Published 29.06.2018 23:50 Modified 29.06.2018 23:50

Thanks to the agreement signed between Turkey and the European Union in March 2016, Europe is not facing refugee influxes like it did in the previous years, Bulgarian Prime Minister Boyko Borisov said after a two-day summit.

Speaking at a press conference in Brussels yesterday, Borisov said the issue of migration is not "really about migration and in fact it is only political issue" that the bloc has to solve.

His words came after Italy brought a deadlock to the summit on Thursday evening by not signing any part of the EU Summit conclusion after Rome failed to get what it demanded from the bloc.

After hours of long discussion, the EU leaders came to a deal with Italy and announced series of action to be taken to ease Italy's "burden." While EU Council President Donald Tusk and European Commission President Jean-Claude Juncker briefly touched upon how effective the deal signed with Turkey was, the EU leaders refrained from commenting on the other points that the EU Agreement sought to solve, including visa liberalization for Turkish citizens and upgrading the rusty Customs Union.

Ankara's frustration has been growing as the bloc enjoys the fruits of the deal with Turkey and at the same time targets Ankara on its internal matters. When answering a question on how the EU is going to tackle new flows of migration in the Mediterranean, which is incomparable to what Turkey prevented, the Bulgarian premier said the deal with Turkey is "working 100 percent" and reminded the meeting he had with President Recep Tayyip Erdoğan, Juncker and Tusk in Varna.

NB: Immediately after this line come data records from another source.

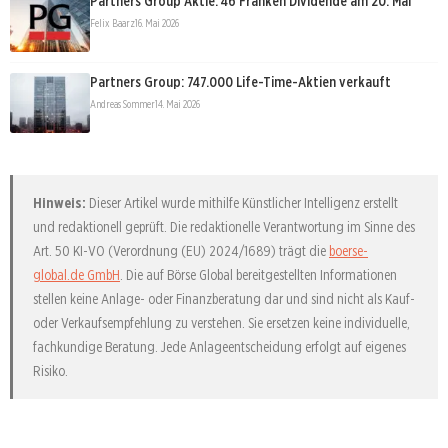
Partners Group Aktie: 46 Franken Dividende am 20. Mai
Felix Baarz
16. Mai 2026
Partners Group: 747.000 Life-Time-Aktien verkauft
Andreas Sommer
14. Mai 2026
Hinweis:
Dieser Artikel wurde mithilfe Künstlicher Intelligenz erstellt
und redaktionell geprüft. Die redaktionelle Verantwortung im Sinne des
Art. 50 KI-VO (Verordnung (EU) 2024/1689) trägt die
boerse-
global.de GmbH
. Die auf Börse Global bereitgestellten Informationen
stellen keine Anlage- oder Finanzberatung dar und sind nicht als Kauf-
oder Verkaufsempfehlung zu verstehen. Sie ersetzen keine individuelle,
fachkundige Beratung. Jede Anlageentscheidung erfolgt auf eigenes
Risiko.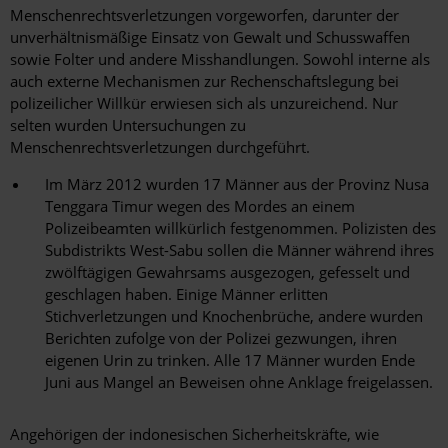
Menschenrechtsverletzungen vorgeworfen, darunter der
unverhältnismäßige Einsatz von Gewalt und Schusswaffen
sowie Folter und andere Misshandlungen. Sowohl interne als
auch externe Mechanismen zur Rechenschaftslegung bei
polizeilicher Willkür erwiesen sich als unzureichend. Nur
selten wurden Untersuchungen zu
Menschenrechtsverletzungen durchgeführt.
Im März 2012 wurden 17 Männer aus der Provinz Nusa
Tenggara Timur wegen des Mordes an einem
Polizeibeamten willkürlich festgenommen. Polizisten des
Subdistrikts West-Sabu sollen die Männer während ihres
zwölftägigen Gewahrsams ausgezogen, gefesselt und
geschlagen haben. Einige Männer erlitten
Stichverletzungen und Knochenbrüche, andere wurden
Berichten zufolge von der Polizei gezwungen, ihren
eigenen Urin zu trinken. Alle 17 Männer wurden Ende
Juni aus Mangel an Beweisen ohne Anklage freigelassen.
Angehörigen der indonesischen Sicherheitskräfte, wie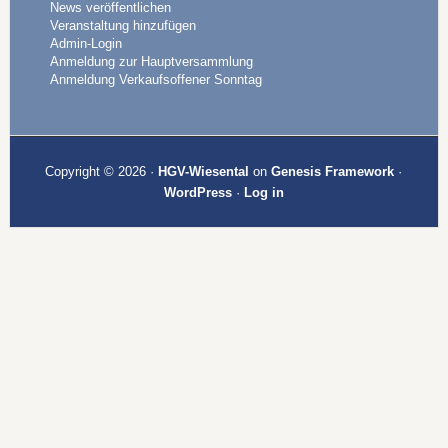
News veröffentlichen
Veranstaltung hinzufügen
Admin-Login
Anmeldung zur Hauptversammlung
Anmeldung Verkaufsoffener Sonntag
Copyright © 2026 ·
HGV-Wiesental
on
Genesis Framework
·
WordPress
·
Log in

Commenting on anti-Turkey rhetoric reaching its peak in Europe with certain countries openly targeting Turkey's leadership, Borisov said the meeting took place in an atmosphere when many Europeans did not want to hold talks with Ankara.

Before touching upon handing over Bulgaria's EU term presidency to Austria, Borisov also compared the amount of support Sofia had and said it was three-fold less then what Athens received. He asked for greater support from the EU for Bulgaria "which shares an equal amount of Turkey's border with Greece."